[EXCERPTED RECORDS]
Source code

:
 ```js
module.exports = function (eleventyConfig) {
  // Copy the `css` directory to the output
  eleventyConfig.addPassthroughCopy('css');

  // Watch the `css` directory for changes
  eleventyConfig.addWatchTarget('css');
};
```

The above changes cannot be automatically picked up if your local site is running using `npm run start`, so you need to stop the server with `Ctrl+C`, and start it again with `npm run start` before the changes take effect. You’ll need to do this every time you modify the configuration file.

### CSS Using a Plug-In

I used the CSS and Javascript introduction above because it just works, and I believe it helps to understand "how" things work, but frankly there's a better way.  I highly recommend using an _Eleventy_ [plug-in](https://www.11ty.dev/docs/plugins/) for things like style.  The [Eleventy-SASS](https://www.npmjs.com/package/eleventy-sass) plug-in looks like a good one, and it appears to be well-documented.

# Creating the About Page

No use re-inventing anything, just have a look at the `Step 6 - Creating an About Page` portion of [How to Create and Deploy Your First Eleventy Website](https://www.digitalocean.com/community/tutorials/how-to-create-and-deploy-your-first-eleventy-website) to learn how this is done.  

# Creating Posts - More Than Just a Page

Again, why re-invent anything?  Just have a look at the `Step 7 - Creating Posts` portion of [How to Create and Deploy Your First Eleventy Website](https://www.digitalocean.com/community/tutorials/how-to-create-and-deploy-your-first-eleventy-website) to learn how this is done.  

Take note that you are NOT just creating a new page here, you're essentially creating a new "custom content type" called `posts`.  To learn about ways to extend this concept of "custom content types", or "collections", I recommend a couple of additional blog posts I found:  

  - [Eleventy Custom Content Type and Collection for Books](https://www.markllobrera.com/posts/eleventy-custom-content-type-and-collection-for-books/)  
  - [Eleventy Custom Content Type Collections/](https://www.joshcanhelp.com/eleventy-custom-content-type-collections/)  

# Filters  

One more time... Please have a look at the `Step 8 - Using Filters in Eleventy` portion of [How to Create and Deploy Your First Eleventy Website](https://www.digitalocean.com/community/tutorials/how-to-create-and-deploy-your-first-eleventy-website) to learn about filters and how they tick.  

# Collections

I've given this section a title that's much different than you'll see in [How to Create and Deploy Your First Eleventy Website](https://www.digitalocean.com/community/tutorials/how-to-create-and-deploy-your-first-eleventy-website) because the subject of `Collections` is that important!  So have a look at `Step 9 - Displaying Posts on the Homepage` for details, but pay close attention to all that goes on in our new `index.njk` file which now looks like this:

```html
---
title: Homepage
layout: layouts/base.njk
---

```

[PROBLEM DETAILS] In the listing above, find the line containing "- [Eleventy Custom Content Type and"; that line and every line after it, through the last, are to be retyped exactly.

[TASK ANSWER]
  - [Eleventy Custom Content Type and Collection for Books](https://www.markllobrera.com/posts/eleventy-custom-content-type-and-collection-for-books/)  
  - [Eleventy Custom Content Type Collections/](https://www.joshcanhelp.com/eleventy-custom-content-type-collections/)  

# Filters  

One more time... Please have a look at the `Step 8 - Using Filters in Eleventy` portion of [How to Create and Deploy Your First Eleventy Website](https://www.digitalocean.com/community/tutorials/how-to-create-and-deploy-your-first-eleventy-website) to learn about filters and how they tick.  

# Collections

I've given this section a title that's much different than you'll see in [How to Create and Deploy Your First Eleventy Website](https://www.digitalocean.com/community/tutorials/how-to-create-and-deploy-your-first-eleventy-website) because the subject of `Collections` is that important!  So have a look at `Step 9 - Displaying Posts on the Homepage` for details, but pay close attention to all that goes on in our new `index.njk` file which now looks like this:

```html
---
title: Homepage
layout: layouts/base.njk
---

```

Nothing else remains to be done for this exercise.